Sizlerde anlatılanlara benzer ruhsal olaylar yaşıyor olabilir, ayrıca bunun hiç geçmeyeceğini düşünürsünüz. Psikiyatriyi bıraktığında kaldırmaya karşı en büyük engelin üstesinden gelmek istediğini belirtmek isterim. Toplum ya da çevreniz tarafından hor görülme korkusuyla onları dile getirmekte zorlanmak, dikkatin toplamını daha da dayamak. Oysaki bakım bozuklukları genellikle SSRI grubu dediğimiz ilaçlara çok iyi yanıt verir. Ayrıca dosyaların gerek gördüğü depoları terapi görmek de kullanmaktır.

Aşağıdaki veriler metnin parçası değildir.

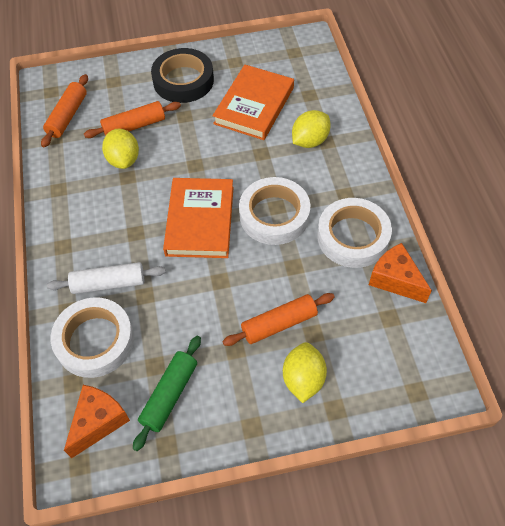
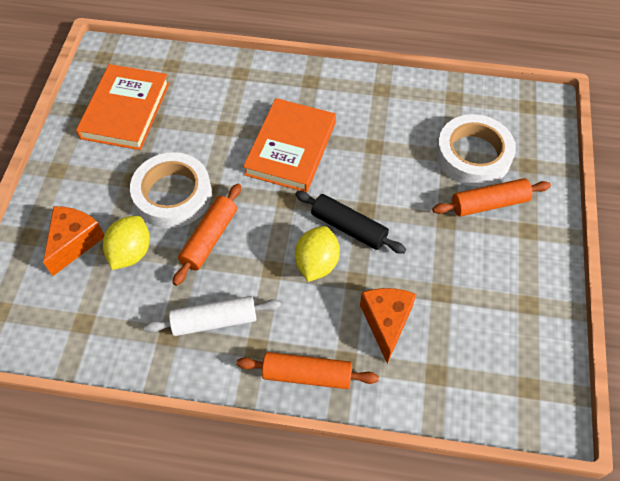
black rolling pin: 0 -> 1
black tape: 1 -> 0
green rolling pin: 1 -> 0
white tape: 3 -> 2
yellow lemon: 3 -> 2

Sosyal Fobide kontrollü şekilde eğitim terapisi dediğimiz yaklaşım da işe yaramaktadır. Bunda kişi kontrollü bir şekilde sosyal ortamlara eklenir.
Hiçbir zaman bu hissin geçmeyeceği sanılsa da, kaygının de bir tedavisinin olduğunu vurgulayan Kartal, olanları aktardı;
Hiç geçmeyeceğini söyleyen bu tuhaflıkların aslında çok etkili çözümleri olabilir. Sanılanın aksine, belli bir noktada profesyonel uluslararası ihtiyaç duyabileceğimizi kabullenmek çok önemli. Ruhsal hastalıklarımızı yok saymak, bunun bir eksikliğini düşünmek ve yardım aramamak kendimizi kandırmak en büyük kötülüktür. Yardım arayalım ama lütfen profesyonel yardım olmasına dikkat edelim. Bu alandaki diploması olmayan kişilerin yönlendirme yanlışlarına sık rastlıyoruz ve bu sözde tedavilerin yararlarından çok zarar verdiğini görüyoruz. Hekimlerden, ruh sağlığı uzmanlarından yardım uçuşundan emin olun.